Im Interesse der Entwicklungsländer
SRF-Wirtschaftsredaktorin Maren Peters sagt, der Brasilianer habe es geschafft, viele Länder hinter sich zu versammeln. China, Russland, Indien, natürlich Brasilien, Südafrika und viele Länder in Lateinamerika, Asien und Afrika haben ihn gewählt. «Ihm hat geholfen, dass er als Diplomat in Genf gegen Agrarsubventionen in westlichen Staaten gekämpft hat. Vor allem gegen Baumwollsubventionen in den USA und Zuckersubventionen in der EU.» Das sei den Interessen der Entwicklungsländer entgegengekommen. Diese wollen ihre Agrarprodukte in der westlichen Welt verkaufen.

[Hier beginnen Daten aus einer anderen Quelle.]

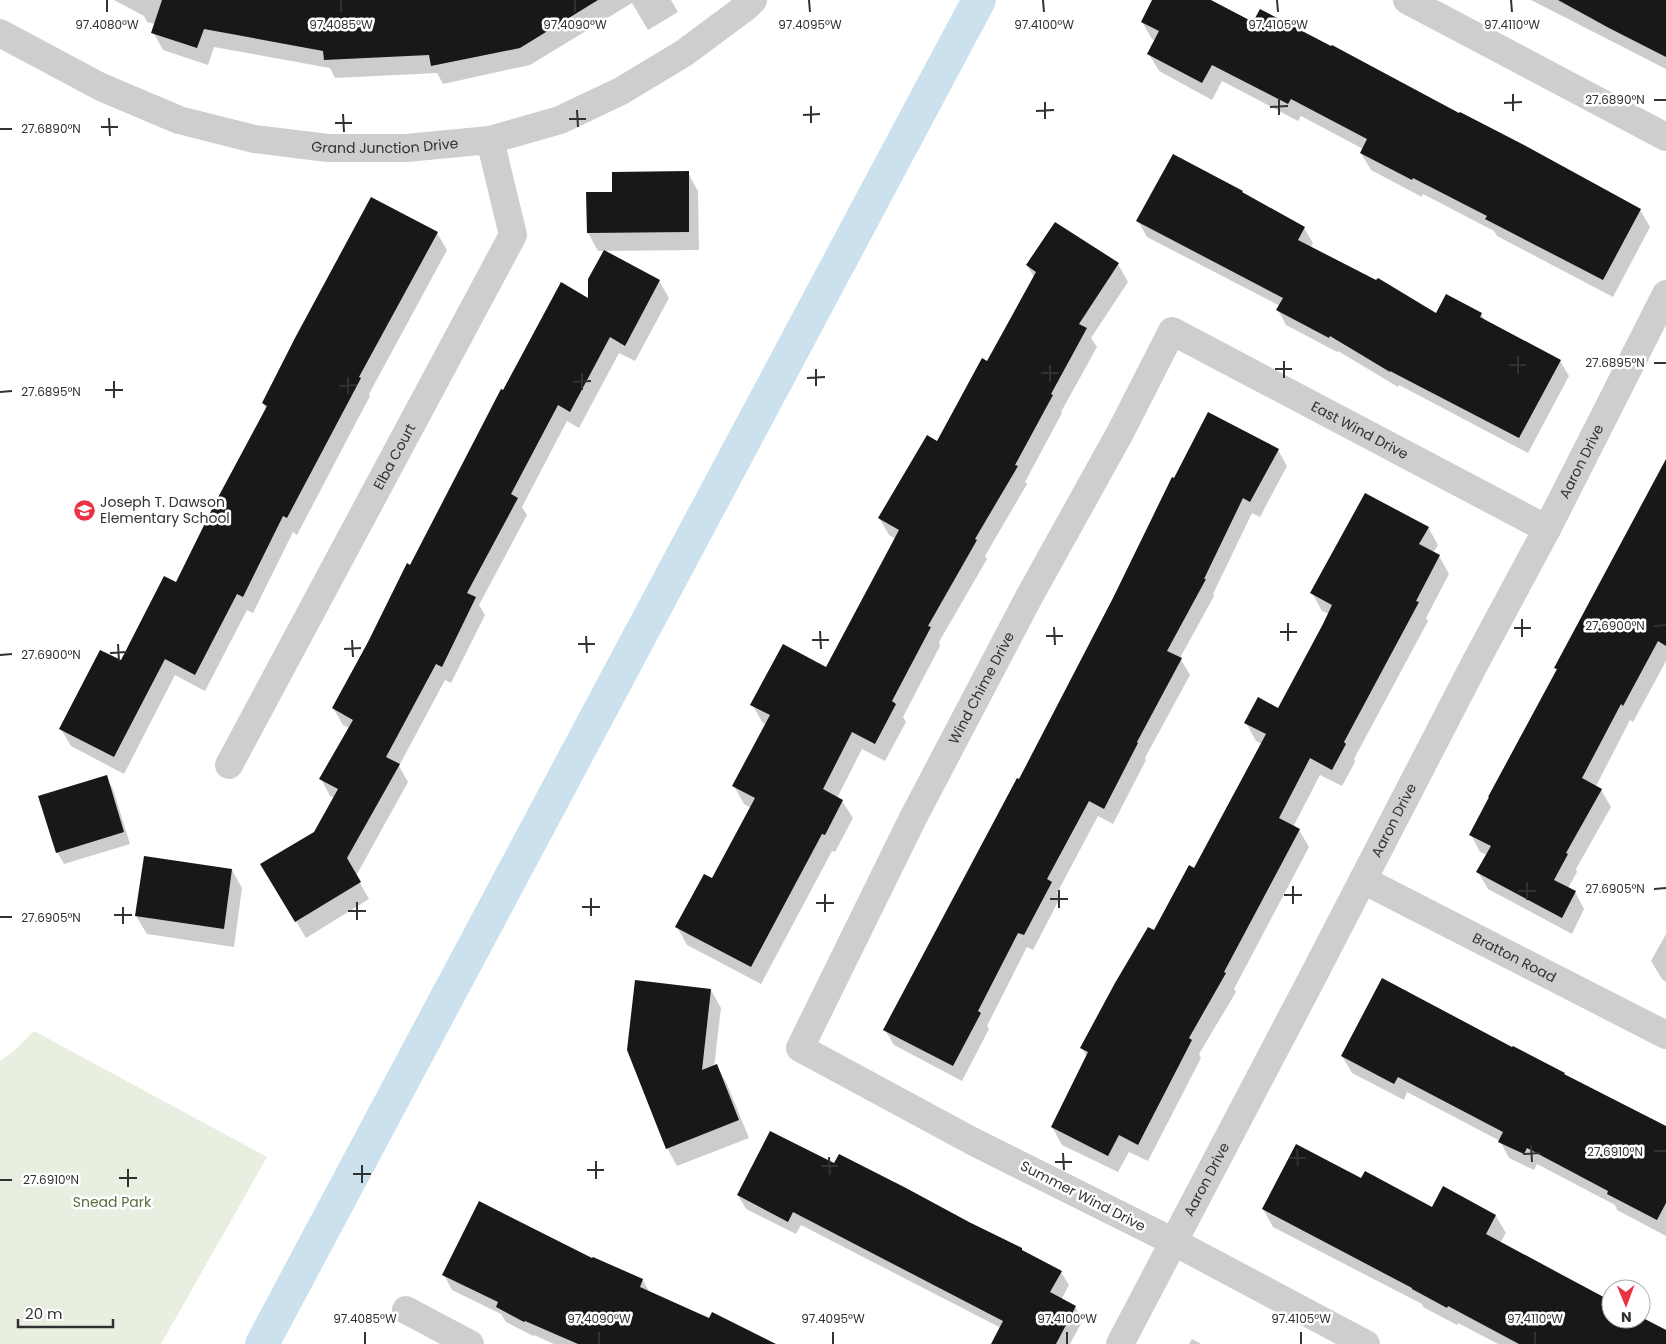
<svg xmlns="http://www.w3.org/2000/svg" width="1666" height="1344" font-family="Poppins,sans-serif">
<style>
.green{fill:#e8eee0}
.shadow{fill:#0003}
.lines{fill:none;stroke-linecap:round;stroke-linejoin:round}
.canal{stroke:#cce1ee;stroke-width:34}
.building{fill:#181818}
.minor{stroke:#cecece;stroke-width:28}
.ticks{fill:none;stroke:#313131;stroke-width:2}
.labels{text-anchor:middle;stroke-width:5;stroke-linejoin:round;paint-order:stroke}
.street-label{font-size:14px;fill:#313131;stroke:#fff}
.poi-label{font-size:14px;fill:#313131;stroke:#fff;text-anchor:start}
.park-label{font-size:14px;fill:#556f3d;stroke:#fff}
.ticks-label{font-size:12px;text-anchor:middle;fill:#313131;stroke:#fff;stroke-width:5;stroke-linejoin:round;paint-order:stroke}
</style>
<rect width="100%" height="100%" fill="#fff"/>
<polygon class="green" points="34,1031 267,1157 161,1344 0,1344 0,1061 13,1052"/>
<g class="shadow">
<polygon points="114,0 671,0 678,12 648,30 632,3 530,65 443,84 437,73 335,78 330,68 214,47 208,65 163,50 153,32 155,24 147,22 144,16"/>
<polygon points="1154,0 1209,0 1254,24 1640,210 1650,227 1613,297 1497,236 1494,231 1423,194 1422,197 1371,170 1361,153 1363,149 1301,116 1298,121 1222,81 1212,100 1159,71 1149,54 1156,41 1152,39 1142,22"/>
<polygon points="1531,0 1666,0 1666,69"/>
<polygon points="688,173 698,191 699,250 598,251 588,233 613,194"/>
<polygon points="1242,192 1244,195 1304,228 1313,243 1311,247 1437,315 1481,314 1485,321 1560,361 1569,376 1528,453 1399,385 1398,387 1338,351 1337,352 1286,325 1278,310 1280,306 1147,237 1138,221"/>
<polygon points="437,233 447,250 369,394 370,396 297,535 293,532 253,613 247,610 205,691 175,675 124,774 71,746 61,729 121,662 176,584 267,410 263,403"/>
<polygon points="1118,264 1128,282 1091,338 1097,347 1061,412 1062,413 1025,482 1027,484 985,556 987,559 939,642 940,646 903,717 906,722 885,761 862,749 837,798 842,801 853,818 835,852 832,851 761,984 687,945 677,927 713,880 751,808 744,804 734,786 767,725 762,722 752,704 827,668 896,539 889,535 879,518 938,443 988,362 1034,277 1027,265"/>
<polygon points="659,281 669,298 635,361 619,353 579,428 567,421 522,507 527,515 479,605 485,615 451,683 445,680 399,766 408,782 356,876 369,899 306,938 272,881 315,833 334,798 330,796 321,779 349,728 343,725 333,708 504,391 589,300"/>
<polygon points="1278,450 1287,466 1260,517 1252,513 1213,594 1214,596 1180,658 1190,675 1145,758 1146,760 1113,824 1098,816 1057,893 1060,898 1033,950 1027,947 987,1026 989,1029 962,1081 894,1045 885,1030 1019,781 1174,480"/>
<polygon points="1666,461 1666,661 1633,722 1630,720 1596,786 1601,790 1611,807 1576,869 1577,872 1568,888 1575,892 1584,909 1572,934 1488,889 1478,872 1487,855 1480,852 1471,835 1557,671 1556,668"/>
<polygon points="1428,527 1438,545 1433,553 1439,556 1449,574 1426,618 1428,621 1354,759 1355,762 1342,786 1320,775 1293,827 1299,830 1309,847 1234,989 1236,992 1199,1054 1201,1058 1148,1161 1129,1152 1118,1172 1062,1145 1052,1127 1087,1057 1082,1048 1195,870 1262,744 1256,741 1246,723 1279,710 1329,614 1322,611 1312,593"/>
<polygon points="106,777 113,789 130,844 64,864 57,852"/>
<polygon points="232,870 242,888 234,947 147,934 136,916"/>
<polygon points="1666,934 1666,982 1662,979 1651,961"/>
<polygon points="711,990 721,1008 714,1067 717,1066 727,1084 749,1138 677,1166 667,1148"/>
<polygon points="1513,1049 1564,1074 1566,1076 1666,1128 1666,1236 1617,1210 1615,1205 1537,1164 1534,1170 1509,1158 1500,1141 1407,1092 1404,1100 1352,1073 1342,1056"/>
<polygon points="835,1165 968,1223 1022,1249 1023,1252 1061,1272 1069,1285 1061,1300 1075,1307 1083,1320 1070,1344 992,1344 1001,1328 801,1225 796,1234 746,1209 738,1195"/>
<polygon points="1361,1180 1433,1208 1496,1216 1506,1233 1500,1243 1611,1301 1611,1319 1641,1319 1641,1317 1666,1330 1666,1344 1498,1344 1458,1323 1457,1325 1423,1307 1422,1304 1273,1227 1263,1209"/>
<polygon points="593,1260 643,1280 650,1293 710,1319 775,1344 554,1344 534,1335 533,1336 506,1322 501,1314 452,1290 444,1275"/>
<polygon points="1192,1339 1201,1344 1189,1344"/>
</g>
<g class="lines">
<polyline class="canal" points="262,1344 979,0"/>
</g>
<g class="building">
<polygon points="162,0 598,0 520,48 431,66 429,55 324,60 323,51 204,29 197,48 151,33"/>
<polygon points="1152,0 1211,0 1253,22 1260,9 1331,46 1332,45 1459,113 1460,112 1524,145 1641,209 1603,280 1485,219 1487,216 1413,178 1412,180 1360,153 1367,139 1291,99 1288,104 1212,65 1202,83 1147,54 1159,31 1141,22"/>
<polygon points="1558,0 1666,0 1666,57 1609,28"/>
<polygon points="1173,154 1243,191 1242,192 1305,227 1298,240 1376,280 1378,278 1436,313 1446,294 1482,313 1480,317 1561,360 1519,438 1390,371 1390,372 1330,336 1329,338 1276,310 1283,298 1136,221"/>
<polygon points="689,171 689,232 587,233 586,192 612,192 612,172"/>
<polygon points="371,197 438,232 359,377 361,378 287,518 283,516 243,597 237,594 195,675 165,659 114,757 59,729 100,650 121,660 164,576 176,582 215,503 267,406 262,403 295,338"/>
<polygon points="1055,222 1119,263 1079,324 1087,328 1051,394 1053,395 1015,465 1018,466 975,539 977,540 928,626 931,627 892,701 896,704 875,744 852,732 823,789 843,800 825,835 822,834 751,967 675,927 704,874 712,878 755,798 732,786 770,715 750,705 783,644 826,667 899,530 878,518 927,435 937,441 982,358 987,361 1036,272 1026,265"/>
<polygon points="604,250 660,280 625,346 610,337 570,412 558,405 511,494 518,498 467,593 476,597 442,667 436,664 386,757 400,764 347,858 361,882 295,922 260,864 314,832 338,789 319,779 353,720 332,708 368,642 407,563 410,565 501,389 503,390 561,282 588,298 588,279"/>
<polygon points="1208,412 1279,449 1250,502 1243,498 1204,579 1206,579 1167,651 1182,658 1137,742 1138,743 1104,809 1089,801 1047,879 1052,882 1024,935 1018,933 978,1011 981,1013 953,1066 883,1030 1017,778 1019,779 1113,598 1172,477 1174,478"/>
<polygon points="1666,459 1666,646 1658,641 1623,706 1621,704 1582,778 1602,789 1566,853 1568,854 1554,880 1576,891 1562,918 1476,872 1491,846 1469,835 1489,797 1488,797 1557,669 1554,668"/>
<polygon points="1365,493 1429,527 1419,544 1440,555 1416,601 1419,602 1344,742 1346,744 1332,770 1310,758 1279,818 1300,829 1224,972 1226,973 1189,1038 1192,1040 1138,1145 1119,1135 1108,1156 1051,1127 1088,1052 1080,1048 1115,983 1148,927 1154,930 1189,865 1194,868 1266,734 1244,723 1258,697 1278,708 1323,624 1332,605 1310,593"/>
<polygon points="107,775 124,832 56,853 38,796"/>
<polygon points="144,856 232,869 224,929 135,916"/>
<polygon points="1382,978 1512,1047 1513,1046 1565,1073 1564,1074 1666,1126 1666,1203 1657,1220 1607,1194 1608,1191 1527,1148 1524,1154 1498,1142 1503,1132 1398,1077 1394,1084 1341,1056"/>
<polygon points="635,980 711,989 702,1070 717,1064 739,1120 666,1149 627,1050"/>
<polygon points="770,1131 834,1163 839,1154 906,1188 969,1222 1022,1248 1022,1250 1062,1271 1050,1292 1076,1306 1056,1344 991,1344 1003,1321 793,1212 788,1222 737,1195"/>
<polygon points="1296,1144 1361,1178 1365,1171 1432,1207 1443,1186 1496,1215 1486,1234 1611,1301 1611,1319 1641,1319 1641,1317 1666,1330 1666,1344 1519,1344 1448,1306 1447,1308 1412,1289 1412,1288 1262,1209"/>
<polygon points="479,1201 592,1258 593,1257 643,1279 640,1287 709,1318 712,1312 776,1344 578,1344 525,1321 524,1322 496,1307 498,1302 442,1275"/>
</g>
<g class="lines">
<g class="minor">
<polyline points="1407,0 1666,137"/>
<path id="s1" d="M 0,33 L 101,87 L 179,120 L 254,139 L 328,148 L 406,148 L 490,140 L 560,120 L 621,91 L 684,53 L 746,7 L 753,0"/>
<path id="s2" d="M 229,765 L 513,235 L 490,140"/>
<path id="s3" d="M 1363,880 L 1666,1035"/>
<polyline points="406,1310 470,1344"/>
<path id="s4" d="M 1120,1344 L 1309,984 L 1474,665 L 1547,529 L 1666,294"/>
<path id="s5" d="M 1366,1344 L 1174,1242 L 972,1141 L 800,1048 L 913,818 L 1029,597 L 1120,433 L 1172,331 L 1547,529"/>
</g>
</g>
<path class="ticks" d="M 107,0 L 107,12M 341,0 L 341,12M 575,0 L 575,12M 809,0 L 810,12M 1043,0 L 1044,12M 1277,0 L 1278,12M 1511,0 L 1512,12M 1513,94 L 1513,111M 1279,98 L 1279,115M 1654,100 L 1666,100M 1045,102 L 1045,119M 1504,103 L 1522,102M 811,106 L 811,123M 1270,107 L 1288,106M 577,110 L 578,127M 1036,111 L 1054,110M 343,114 L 344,132M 803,115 L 820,114M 109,118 L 110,136M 569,119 L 586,119M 335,123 L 352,123M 101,127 L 118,127M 0,129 L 12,129M 1518,356 L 1518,374M 1284,361 L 1284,378M 1654,363 L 1666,363M 1050,365 L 1050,382M 1509,365 L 1526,365M 816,369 L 816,386M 1275,369 L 1292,369M 582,373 L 582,390M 1041,373 L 1059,373M 348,377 L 348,394M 807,378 L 825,377M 114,381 L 114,398M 573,382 L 591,381M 339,386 L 357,385M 105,390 L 123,390M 0,392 L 12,391M 1522,619 L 1522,637M 1288,623 L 1288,641M 1654,626 L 1666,625M 1054,627 L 1055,645M 1514,628 L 1531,628M 820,631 L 821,649M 1280,632 L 1297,632M 586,636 L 587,653M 1046,636 L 1063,636M 352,640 L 353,657M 812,640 L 829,640M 118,644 L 119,661M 578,644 L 595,644M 344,649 L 361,648M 110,653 L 127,652M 0,655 L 12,654M 1527,882 L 1527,900M 1293,886 L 1293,904M 1654,889 L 1666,888M 1059,890 L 1059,908M 1518,891 L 1536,891M 825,894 L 825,912M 1284,895 L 1302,895M 591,898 L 591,916M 1050,899 L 1068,899M 357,902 L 357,920M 816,903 L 834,903M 123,907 L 123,924M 582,907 L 600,907M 348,911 L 366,911M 114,915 L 132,915M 0,917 L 12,917M 1531,1145 L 1532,1162M 1297,1149 L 1298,1166M 1654,1151 L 1666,1151M 1063,1153 L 1064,1170M 1523,1154 L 1540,1153M 829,1157 L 830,1175M 1289,1158 L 1306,1158M 596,1161 L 596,1179M 1055,1162 L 1072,1162M 362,1165 L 362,1183M 821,1166 L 838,1166M 128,1169 L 128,1187M 587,1170 L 604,1170M 353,1174 L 371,1174M 119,1178 L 137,1178M 0,1180 L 12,1180M 365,1332 L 365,1344M 599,1332 L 599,1344M 833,1332 L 833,1344M 1067,1332 L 1067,1344M 1301,1332 L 1301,1344M 1535,1332 L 1535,1344"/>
<defs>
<symbol id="school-disc" viewBox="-11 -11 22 22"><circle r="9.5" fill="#e93344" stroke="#fff"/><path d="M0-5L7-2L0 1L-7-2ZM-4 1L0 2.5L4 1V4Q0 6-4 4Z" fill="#fff"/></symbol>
</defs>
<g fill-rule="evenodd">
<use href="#school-disc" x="72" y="498" width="25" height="25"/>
</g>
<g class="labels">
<g class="street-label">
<text dy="5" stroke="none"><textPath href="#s1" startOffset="408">Grand Junction Drive</textPath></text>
<text dy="5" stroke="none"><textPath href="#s5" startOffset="1659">East Wind Drive</textPath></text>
<text dy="5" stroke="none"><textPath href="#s2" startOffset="350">Elba Court</textPath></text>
<text dy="5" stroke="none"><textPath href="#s4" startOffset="996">Aaron Drive</textPath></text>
<text dy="5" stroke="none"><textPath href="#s5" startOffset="1042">Wind Chime Drive</textPath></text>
<text dy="5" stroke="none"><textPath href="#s4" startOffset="591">Aaron Drive</textPath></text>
<text dy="5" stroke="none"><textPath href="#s3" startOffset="170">Bratton Road</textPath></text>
<text dy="5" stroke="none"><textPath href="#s4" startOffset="186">Aaron Drive</textPath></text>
<text transform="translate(1083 1196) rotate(27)" y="5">Summer Wind Drive</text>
</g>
<g class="poi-label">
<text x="100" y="507">Joseph T. Dawson<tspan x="100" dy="16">Elementary School</tspan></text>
</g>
<g class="park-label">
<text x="112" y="1207">Snead Park</text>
</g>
</g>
<g class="ticks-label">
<text x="107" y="29">97.4080°W</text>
<text x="341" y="29">97.4085°W</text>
<text x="575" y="29">97.4090°W</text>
<text x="810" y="29">97.4095°W</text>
<text x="1044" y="29">97.4100°W</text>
<text x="1278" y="29">97.4105°W</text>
<text x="1512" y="29">97.4110°W</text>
<text x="1615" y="104">27.6890°N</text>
<text x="51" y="133">27.6890°N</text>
<text x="1615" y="367">27.6895°N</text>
<text x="51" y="396">27.6895°N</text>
<text x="1615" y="630">27.6900°N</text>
<text x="51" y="659">27.6900°N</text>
<text x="1615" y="893">27.6905°N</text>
<text x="51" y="922">27.6905°N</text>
<text x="1615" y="1156">27.6910°N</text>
<text x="51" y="1184">27.6910°N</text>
<text x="365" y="1323">97.4085°W</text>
<text x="599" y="1323">97.4090°W</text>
<text x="833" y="1323">97.4095°W</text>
<text x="1067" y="1323">97.4100°W</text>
<text x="1301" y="1323">97.4105°W</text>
<text x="1535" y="1323">97.4110°W</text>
</g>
<g transform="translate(1626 1304) rotate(179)"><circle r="24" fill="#ffffff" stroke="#adadad"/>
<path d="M0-4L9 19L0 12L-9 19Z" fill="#e93344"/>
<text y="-8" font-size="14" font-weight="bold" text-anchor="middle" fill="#313131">N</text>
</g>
<path d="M18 1319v8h95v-8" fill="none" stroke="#313131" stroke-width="2.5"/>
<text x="25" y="1319" font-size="15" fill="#313131" stroke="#ffffff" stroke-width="4" paint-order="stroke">20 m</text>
</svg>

Bei der WTO gilt der Grundsatz: Ein Land – eine Stimme. Deshalb ist nicht ins Gewicht gefallen, dass die grossen Handelsblöcke wie die EU und die USA nicht für ihn gestimmt haben.
«Die Chancen stehen gut, dass er die Gräben zwischen den WTO-Ländern schliessen kann», sagt Peters. Allerdings habe Azevêdo ein Handicap: Er hat in der Vergangenheit ein Land vertreten, das die Grenzen gegenüber der Konkurrenz eher abschotten wollte. «In seinem neuen Amt muss er aber für das Gegenteil eintreten. Er muss für freie Märkte kämpfen, und will das auch tun», sagt Peters.
Ein festgefahrenes Erbe
Seinem Vorgänger Pascal Lamy ist es nicht gelungen, die globale Freihandelsrunde zu Ende zu bringen. Diese Aufgabe liegt nun in den Händen Azevêdos. Die Freihandelsrunde, die so genannte Doha-Runde, sei ein Kernziel der WTO, sagt Peters. «Es geht darum, Handelserleichterungen für 159 Mitgliedsländer auszuhandeln. Zölle, Subventionen und andere Handelshürden weiter abzubauen.»
Es ist ein anspruchsvolles Erbe, denn die Verhandlungen sind seit Jahren festgefahren. Die Interessen der einzelnen Länder liegen zu weit auseinander. Die Industrieländer wollen Industrieprodukte verkaufen und die Länder im Süden sind daran interessiert, ihre Agrarprodukte in den Norden zu verkaufen.